C. Quelques obstacles pour la mise en
oeuvre des réformes dans les pays en voie de développement
L'essentiel des recommandations adressées aux pays en
développement insistent sur l'importance de se doter d'institutions de
gouvernance robustes, transparentes et responsables, fondées sur le
respect de règles de droit formelles (infrastructures légales et
judicaires, organismes de surveillance et de régulation, etc.). Depuis
50 ans, les décolonisations, la quasi-disparition des régimes
socialistes, la participation aux organisations internationales ainsi que les
programmes d'aide au développement ont répandu dans les pays en
développement un ensemble de règles et d'institutions formelles,
dans les champs politique, économique, et social (droit du travail, Code
civil,...). Ainsi la grande majorité de ces pays disposent aujourd'hui
de corpus de règles parfaitement écrites. Toutefois, ces
recommandations souffrent de trois problèmes qui expliquent la
résistance qu'elles suscitent dans leur application.

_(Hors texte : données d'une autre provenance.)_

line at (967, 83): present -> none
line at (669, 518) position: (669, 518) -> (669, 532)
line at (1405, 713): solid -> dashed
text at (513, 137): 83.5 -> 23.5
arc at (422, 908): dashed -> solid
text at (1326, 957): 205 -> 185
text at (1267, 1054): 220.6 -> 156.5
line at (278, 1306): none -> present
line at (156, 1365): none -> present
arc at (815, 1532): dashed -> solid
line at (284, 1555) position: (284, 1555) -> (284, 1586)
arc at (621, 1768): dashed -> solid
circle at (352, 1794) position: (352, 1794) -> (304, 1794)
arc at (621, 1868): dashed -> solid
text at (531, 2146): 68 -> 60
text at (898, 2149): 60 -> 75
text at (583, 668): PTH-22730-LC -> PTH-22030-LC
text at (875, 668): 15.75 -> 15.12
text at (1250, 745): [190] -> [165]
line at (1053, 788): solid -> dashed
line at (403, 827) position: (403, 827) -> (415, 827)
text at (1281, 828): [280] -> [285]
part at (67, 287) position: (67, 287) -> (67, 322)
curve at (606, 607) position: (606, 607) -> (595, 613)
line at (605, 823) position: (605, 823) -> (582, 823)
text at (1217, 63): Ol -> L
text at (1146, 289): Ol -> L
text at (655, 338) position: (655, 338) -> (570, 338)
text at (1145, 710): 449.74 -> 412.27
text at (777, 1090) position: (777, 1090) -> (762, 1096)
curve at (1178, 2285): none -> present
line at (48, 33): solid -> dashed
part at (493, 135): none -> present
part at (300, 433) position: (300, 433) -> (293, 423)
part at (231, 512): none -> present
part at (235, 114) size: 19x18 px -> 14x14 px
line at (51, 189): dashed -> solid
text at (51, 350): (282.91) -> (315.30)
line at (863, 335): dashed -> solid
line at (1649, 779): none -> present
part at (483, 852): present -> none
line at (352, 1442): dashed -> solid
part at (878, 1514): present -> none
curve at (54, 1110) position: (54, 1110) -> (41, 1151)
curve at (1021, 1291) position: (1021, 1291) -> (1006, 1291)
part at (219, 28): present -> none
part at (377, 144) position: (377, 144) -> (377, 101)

· Tout d'abord, ces recommandations faites aux pays en
développement méconnaissent le temps qui a été
nécessaire aux pays aujourd'hui développés pour
réaliser ces avancées institutionnelles (plusieurs
siècles) (Chang, 2001). Certes, le point d'aboutissement actuel de ces
processus dans les pays développés dessine finalement un ensemble
relativement stable, attractif et cohérent, mais le processus
lui-même, le chemin parcouru, restent encore mal compris. Les corpus
juridiques ont souvent suivi un long cheminement fait d'influences
multiséculaires (droit romain, droit canonique, etc.), d'apprentissage,
de luttes politiques et sociales qui ont jalonné leur découverte
et leur mise en oeuvre. Le droit de vote par exemple n'a été,
dans un premier temps, accordé qu'aux hommes, âgés, riches
et instruits. Etaient exclus les femmes, les jeunes, les pauvres et les
illettrés. Progressivement, et à des rythmes variables selon les
pays, ce droit a été ouvert à ces exclus, souvent au prix
de luttes politiques intenses, les femmes n'obtenant par exemple le droit de
vote en France qu'en 1945.
· Malgré ses avantages, un mode de gouvernance
fondé sur des règles formelles, dépersonnalisées,
implique des coûts fixes très élevés pour la
collectivité. Et les institutions formelles mises en place doivent elles
mêmes avoir fonctionné pendant des périodes assez longues
pour générer suffisamment de confiance en elles et transformer
les attitudes à leur égard. Etant donné la situation de la
plupart des pays en développement et les contraintes auxquelles ils
doivent faire face en termes de ressources financières, humaines et
temporelles, ils n'ont généralement pas les moyens de cet
investissement à court ou moyen terme.
· Une autre cause fondamentale de résistance au
changement dans les pays en développement est liée à la
prédominance de groupes d'intérêts
particuliers « insiders » agissant à travers
les sphères sociale, économique et politique et à tous les
niveaux de gouvernance (du niveau local au niveau international). Toute
transformation de l'ordre social qui pourrait remettre en cause leur
accès privilégié aux ressources économiques et
politiques suscite de fortes résistances de leur part : ils
résistent notamment à la mise en place d'institutions
impersonnelles qui garantiraient, dans les champs économique, social et
politique.
En fin de compte, nombre de prescriptions faites par les
agences d'aide aux pays en développement reviennent à leur
demander d'être déjà développés, ce qui
explique la difficulté de leur mise en oeuvre. Ainsi, derrière le
consentement apparent aux transformations institutionnelles
préconisées et l'adoption de façade de nombreuses
règles formelles importées, la résistance des
élites et des sociétés se traduit par un contournement
systématique de ces règles écrites et un
détournement des institutions. Dans les faits, les systèmes de
régulation sociale qui prévalaient avant l'adoption faciale de
ces règles écrites continuent donc de fonctionner. Dans nombre de
pays en développement, l'adoption à marche forcée de
règles formelles généralement financée sur des
fonds d'aide au développement s'effectue donc sans prise significative
sur la réalité, elle contribue à accroître la
complexité du système de régulation économique,
politique et social, sans en accroître l'efficacité. Ceci impacte
évidemment l'action de l'Etat qui se révèle moins efficace
dans l'atteinte de ses objectifs.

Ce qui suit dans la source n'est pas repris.